Trecho do texto –
■ ■ ■

Apresentei-me como espectador único e fiquei curioso, olhando a operação.
Tio
Gaspar amarrou uma soga no pé do cabrito e passou a corda num galho de uma
árvore, deixando-o dependurado. O bicho ficou berrando feito louco. Colocou uma
bacia grande no chão, debaixo, puxou uma faca e segurando o animal, fechando
sua boca, passou a lâmina debaixo do pescoço, degolando-o. O sangue caiu dentro
da bacia. Não me assustei com o espetáculo.
Morto o bicho, amarrou uma segunda corda no outro pé, de maneira a ficar
com as pernas abertas, facilitando a tirada do couro.

■ ■ ■

Tarefa 1 – Como fica o trecho sobre o abate do cabrito, em tudo o que vai de "Apresentei-me como espectador" até "com o espetáculo.", se você trocar "bacia" por "tina"?
Os registros a seguir não têm relação alguma com o texto.

Registros –
■ ■ ■

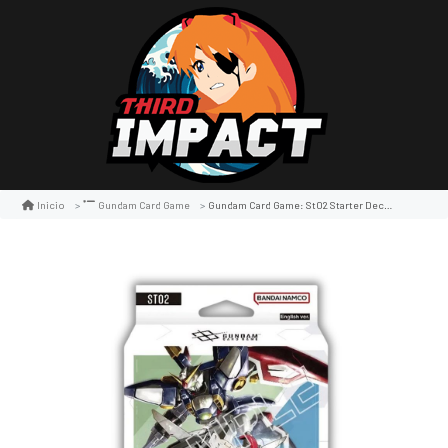
Gundam Card Game: St02 Starter Deck Wings Of Advance
Inicio
Gundam Card Game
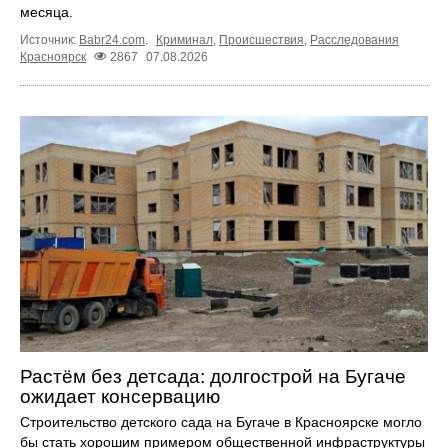
месяца.
Источник:
Babr24.com
.
Криминал
,
Происшествия
,
Расследования
Красноярск
2867
07.08.2026
Растём без детсада: долгострой на Бугаче
ожидает консервацию
Строительство детского сада на Бугаче в Красноярске могло
бы стать хорошим примером общественной инфраструктуры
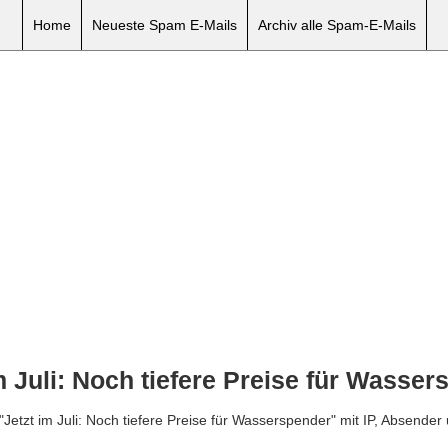
Home
Neueste Spam E-Mails
Archiv alle Spam-E-Mails
 Juli: Noch tiefere Preise für Wasser
"Jetzt im Juli: Noch tiefere Preise für Wasserspender" mit IP, Absende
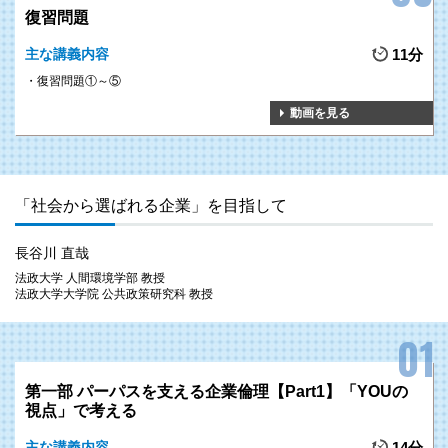
復習問題
主な講義内容
11分
復習問題①～⑤
動画を見る
「社会から選ばれる企業」を目指して
長谷川 直哉
法政大学 人間環境学部 教授
法政大学大学院 公共政策研究科 教授
第一部 パーパスを支える企業倫理【Part1】「YOUの
視点」で考える
主な講義内容
14分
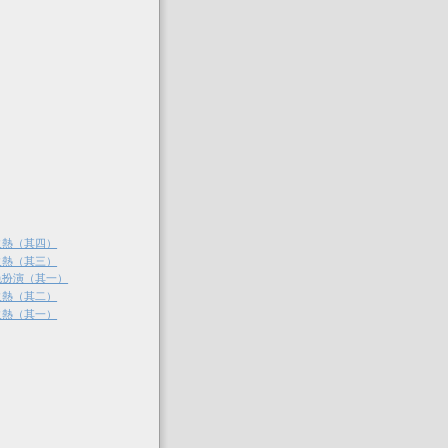
火熱（其四）
火熱（其三）
色扮演（其一）
火熱（其二）
火熱（其一）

■ ■ ■

Tarefa 2 – Pode apresentar como tabela Markdown, com as colunas "Nº" e "Linha", tudo o que vai do início dos registros até a linha que contém "mit IP, Absende", inclusive? Deixe de fora as linhas em branco e as imagens.

Resultado 1 –
Apresentei-me como espectador único e fiquei curioso, olhando a operação.
Tio
Gaspar amarrou uma soga no pé do cabrito e passou a corda num galho de uma
árvore, deixando-o dependurado. O bicho ficou berrando feito louco. Colocou uma
tina grande no chão, debaixo, puxou uma faca e segurando o animal, fechando
sua boca, passou a lâmina debaixo do pescoço, degolando-o. O sangue caiu dentro
da tina. Não me assustei com o espetáculo.

Resultado 2 –
| Nº | Linha |
|---|---|
| 1 | Gundam Card Game: St02 Starter Deck Wings Of Advance |
| 2 | Inicio |
| 3 | Gundam Card Game |
| 4 | месяца. |
| 5 | Источник: |
| 6 | Babr24.com |
| 7 | . |
| 8 | Криминал |
| 9 | , |
| 10 | Происшествия |
| 11 | , |
| 12 | Расследования |
| 13 | Красноярск |
| 14 | 2867 |
| 15 | 07.08.2026 |
| 16 | Растём без детсада: долгострой на Бугаче |
| 17 | ожидает консервацию |
| 18 | Строительство детского сада на Бугаче в Красноярске могло |
| 19 | бы стать хорошим примером общественной инфраструктуры |
| 20 | Home |
| 21 | Neueste Spam E-Mails |
| 22 | Archiv alle Spam-E-Mails |
| 23 |  Juli: Noch tiefere Preise für Wasser |
| 24 | "Jetzt im Juli: Noch tiefere Preise für Wasserspender" mit IP, Absende |